What you should do: Look through the data and write out every line with the word "Правила" in it.

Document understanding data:
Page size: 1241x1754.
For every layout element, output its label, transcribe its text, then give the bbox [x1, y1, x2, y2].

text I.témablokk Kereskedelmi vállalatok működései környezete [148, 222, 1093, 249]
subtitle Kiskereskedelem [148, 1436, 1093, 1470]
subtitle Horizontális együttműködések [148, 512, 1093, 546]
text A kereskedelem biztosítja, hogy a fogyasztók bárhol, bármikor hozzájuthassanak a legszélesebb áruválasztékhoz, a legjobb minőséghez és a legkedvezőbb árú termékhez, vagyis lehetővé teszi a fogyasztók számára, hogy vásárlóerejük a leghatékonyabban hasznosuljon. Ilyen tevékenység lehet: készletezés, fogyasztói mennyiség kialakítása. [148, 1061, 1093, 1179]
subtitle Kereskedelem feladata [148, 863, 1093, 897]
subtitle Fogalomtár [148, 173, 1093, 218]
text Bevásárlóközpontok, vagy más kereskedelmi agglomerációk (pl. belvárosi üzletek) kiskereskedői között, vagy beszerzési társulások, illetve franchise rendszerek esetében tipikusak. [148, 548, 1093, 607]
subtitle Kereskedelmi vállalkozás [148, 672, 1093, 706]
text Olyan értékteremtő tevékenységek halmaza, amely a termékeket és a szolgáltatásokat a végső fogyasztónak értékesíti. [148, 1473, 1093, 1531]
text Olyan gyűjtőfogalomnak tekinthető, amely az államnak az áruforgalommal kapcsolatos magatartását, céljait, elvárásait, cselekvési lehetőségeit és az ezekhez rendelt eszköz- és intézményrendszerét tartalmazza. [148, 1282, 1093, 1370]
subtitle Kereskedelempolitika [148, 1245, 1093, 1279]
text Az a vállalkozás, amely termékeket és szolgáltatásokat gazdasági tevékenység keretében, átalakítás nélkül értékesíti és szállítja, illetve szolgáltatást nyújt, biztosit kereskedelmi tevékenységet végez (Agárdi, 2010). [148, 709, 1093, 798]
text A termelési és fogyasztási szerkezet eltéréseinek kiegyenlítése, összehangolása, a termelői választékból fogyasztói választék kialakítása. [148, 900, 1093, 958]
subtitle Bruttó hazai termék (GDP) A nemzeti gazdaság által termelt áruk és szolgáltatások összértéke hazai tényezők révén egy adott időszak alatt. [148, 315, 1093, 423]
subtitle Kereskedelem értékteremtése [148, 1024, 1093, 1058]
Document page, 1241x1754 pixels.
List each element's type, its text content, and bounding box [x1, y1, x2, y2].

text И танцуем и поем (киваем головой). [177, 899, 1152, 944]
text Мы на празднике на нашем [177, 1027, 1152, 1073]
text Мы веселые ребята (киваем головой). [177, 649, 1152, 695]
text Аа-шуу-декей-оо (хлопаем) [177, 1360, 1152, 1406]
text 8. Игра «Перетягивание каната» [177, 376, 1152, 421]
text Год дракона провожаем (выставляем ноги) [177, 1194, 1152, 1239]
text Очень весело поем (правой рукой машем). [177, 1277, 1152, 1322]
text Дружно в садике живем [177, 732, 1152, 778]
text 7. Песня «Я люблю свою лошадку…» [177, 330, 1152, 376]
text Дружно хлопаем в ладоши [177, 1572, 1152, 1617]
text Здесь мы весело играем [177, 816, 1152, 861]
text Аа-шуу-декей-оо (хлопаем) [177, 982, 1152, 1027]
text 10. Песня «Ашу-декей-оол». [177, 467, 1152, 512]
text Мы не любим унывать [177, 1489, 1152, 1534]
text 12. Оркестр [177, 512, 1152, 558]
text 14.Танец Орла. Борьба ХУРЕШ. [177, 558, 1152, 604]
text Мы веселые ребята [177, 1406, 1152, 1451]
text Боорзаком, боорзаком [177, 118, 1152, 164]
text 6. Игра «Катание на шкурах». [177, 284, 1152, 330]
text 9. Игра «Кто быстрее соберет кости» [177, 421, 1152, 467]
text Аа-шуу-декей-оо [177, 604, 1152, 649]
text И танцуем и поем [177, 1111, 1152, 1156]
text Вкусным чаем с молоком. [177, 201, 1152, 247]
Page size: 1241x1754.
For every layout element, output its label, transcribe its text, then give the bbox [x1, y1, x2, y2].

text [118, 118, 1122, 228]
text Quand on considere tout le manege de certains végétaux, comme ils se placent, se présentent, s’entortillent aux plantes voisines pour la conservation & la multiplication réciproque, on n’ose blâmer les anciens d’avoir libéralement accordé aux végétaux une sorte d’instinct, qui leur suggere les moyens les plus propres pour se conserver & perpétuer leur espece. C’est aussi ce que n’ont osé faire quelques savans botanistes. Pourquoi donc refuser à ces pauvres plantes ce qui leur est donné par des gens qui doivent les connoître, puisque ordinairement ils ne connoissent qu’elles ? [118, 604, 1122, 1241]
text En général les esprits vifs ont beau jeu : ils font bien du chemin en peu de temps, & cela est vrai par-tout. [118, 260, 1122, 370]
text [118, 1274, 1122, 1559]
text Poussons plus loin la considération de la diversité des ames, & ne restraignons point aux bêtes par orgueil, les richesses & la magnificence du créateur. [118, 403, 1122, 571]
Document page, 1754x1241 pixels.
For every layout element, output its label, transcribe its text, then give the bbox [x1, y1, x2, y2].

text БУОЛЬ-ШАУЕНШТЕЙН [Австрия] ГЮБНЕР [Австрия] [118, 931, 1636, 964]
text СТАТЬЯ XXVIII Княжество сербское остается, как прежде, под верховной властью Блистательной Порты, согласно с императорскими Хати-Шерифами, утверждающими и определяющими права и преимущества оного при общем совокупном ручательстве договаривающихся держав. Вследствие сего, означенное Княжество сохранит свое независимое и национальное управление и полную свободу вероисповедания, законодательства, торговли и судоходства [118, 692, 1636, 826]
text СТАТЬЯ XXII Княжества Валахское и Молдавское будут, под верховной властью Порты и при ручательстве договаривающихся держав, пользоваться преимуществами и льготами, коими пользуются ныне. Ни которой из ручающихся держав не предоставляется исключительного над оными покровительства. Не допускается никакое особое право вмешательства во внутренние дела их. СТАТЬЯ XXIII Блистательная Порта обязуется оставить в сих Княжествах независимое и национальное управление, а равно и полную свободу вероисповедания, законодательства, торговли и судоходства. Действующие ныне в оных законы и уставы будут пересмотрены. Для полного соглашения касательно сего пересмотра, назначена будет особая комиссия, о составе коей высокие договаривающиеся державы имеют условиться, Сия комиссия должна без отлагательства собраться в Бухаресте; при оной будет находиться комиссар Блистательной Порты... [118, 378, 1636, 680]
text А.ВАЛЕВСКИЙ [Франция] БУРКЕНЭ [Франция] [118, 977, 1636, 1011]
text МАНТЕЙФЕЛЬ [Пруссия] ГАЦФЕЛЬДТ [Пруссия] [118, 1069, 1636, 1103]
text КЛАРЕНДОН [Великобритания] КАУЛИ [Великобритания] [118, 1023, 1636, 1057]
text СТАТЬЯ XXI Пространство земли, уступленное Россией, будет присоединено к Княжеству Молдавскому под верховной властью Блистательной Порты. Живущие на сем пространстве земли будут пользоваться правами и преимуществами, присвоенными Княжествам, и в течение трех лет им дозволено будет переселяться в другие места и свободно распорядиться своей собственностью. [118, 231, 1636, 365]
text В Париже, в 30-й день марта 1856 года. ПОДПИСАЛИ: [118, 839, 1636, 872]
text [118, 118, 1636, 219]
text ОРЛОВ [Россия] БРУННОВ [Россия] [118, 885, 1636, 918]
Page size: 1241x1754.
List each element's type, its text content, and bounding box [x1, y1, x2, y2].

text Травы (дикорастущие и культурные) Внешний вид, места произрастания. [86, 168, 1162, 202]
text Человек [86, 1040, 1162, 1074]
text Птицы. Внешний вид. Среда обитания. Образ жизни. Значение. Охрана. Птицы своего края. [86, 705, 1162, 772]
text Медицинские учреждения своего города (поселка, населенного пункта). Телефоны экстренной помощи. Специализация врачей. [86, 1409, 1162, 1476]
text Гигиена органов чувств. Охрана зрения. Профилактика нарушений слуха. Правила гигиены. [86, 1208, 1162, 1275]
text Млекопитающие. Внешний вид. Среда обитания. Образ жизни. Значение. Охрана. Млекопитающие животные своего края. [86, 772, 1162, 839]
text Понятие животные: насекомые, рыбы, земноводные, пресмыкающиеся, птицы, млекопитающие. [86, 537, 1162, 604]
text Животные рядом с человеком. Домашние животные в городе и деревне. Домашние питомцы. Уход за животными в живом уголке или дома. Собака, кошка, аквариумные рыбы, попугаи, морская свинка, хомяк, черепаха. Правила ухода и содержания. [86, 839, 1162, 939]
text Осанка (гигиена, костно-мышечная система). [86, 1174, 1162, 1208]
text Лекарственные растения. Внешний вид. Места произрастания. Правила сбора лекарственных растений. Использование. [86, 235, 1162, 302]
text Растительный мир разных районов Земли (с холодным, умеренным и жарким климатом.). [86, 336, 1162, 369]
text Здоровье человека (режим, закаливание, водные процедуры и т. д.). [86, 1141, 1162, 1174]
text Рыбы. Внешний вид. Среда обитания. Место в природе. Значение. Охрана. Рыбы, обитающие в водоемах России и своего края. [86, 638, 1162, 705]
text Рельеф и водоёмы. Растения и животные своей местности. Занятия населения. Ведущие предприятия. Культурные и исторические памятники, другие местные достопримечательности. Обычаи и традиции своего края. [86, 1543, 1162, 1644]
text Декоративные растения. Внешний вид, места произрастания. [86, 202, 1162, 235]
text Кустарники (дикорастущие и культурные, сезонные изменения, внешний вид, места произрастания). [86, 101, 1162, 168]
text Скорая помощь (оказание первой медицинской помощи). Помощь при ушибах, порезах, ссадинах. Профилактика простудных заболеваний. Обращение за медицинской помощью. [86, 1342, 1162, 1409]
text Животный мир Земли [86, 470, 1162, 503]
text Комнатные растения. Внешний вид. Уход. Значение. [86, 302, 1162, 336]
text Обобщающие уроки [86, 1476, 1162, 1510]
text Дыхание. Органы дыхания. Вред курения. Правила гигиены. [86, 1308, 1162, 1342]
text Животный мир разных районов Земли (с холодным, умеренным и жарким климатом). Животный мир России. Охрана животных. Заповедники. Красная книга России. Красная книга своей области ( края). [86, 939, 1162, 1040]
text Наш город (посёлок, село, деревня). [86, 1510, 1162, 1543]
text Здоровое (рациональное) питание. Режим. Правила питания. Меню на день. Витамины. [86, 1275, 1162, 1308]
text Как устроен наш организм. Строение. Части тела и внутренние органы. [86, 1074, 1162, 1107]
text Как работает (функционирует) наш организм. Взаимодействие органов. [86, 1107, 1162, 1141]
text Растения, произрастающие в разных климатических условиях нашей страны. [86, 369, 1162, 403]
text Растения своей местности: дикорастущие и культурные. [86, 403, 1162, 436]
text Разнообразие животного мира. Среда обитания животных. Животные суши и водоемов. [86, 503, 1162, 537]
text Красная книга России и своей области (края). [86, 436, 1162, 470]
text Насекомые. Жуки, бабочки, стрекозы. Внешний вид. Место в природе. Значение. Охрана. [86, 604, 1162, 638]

Response for this exercise:
text Гигиена органов чувств. Охрана зрения. Профилактика нарушений слуха. Правила гигиены. [86, 1208, 1162, 1275]
text Животные рядом с человеком. Домашние животные в городе и деревне. Домашние питомцы. Уход за животными в живом уголке или дома. Собака, кошка, аквариумные рыбы, попугаи, морская свинка, хомяк, черепаха. Правила ухода и содержания. [86, 839, 1162, 939]
text Лекарственные растения. Внешний вид. Места произрастания. Правила сбора лекарственных растений. Использование. [86, 235, 1162, 302]
text Дыхание. Органы дыхания. Вред курения. Правила гигиены. [86, 1308, 1162, 1342]
text Здоровое (рациональное) питание. Режим. Правила питания. Меню на день. Витамины. [86, 1275, 1162, 1308]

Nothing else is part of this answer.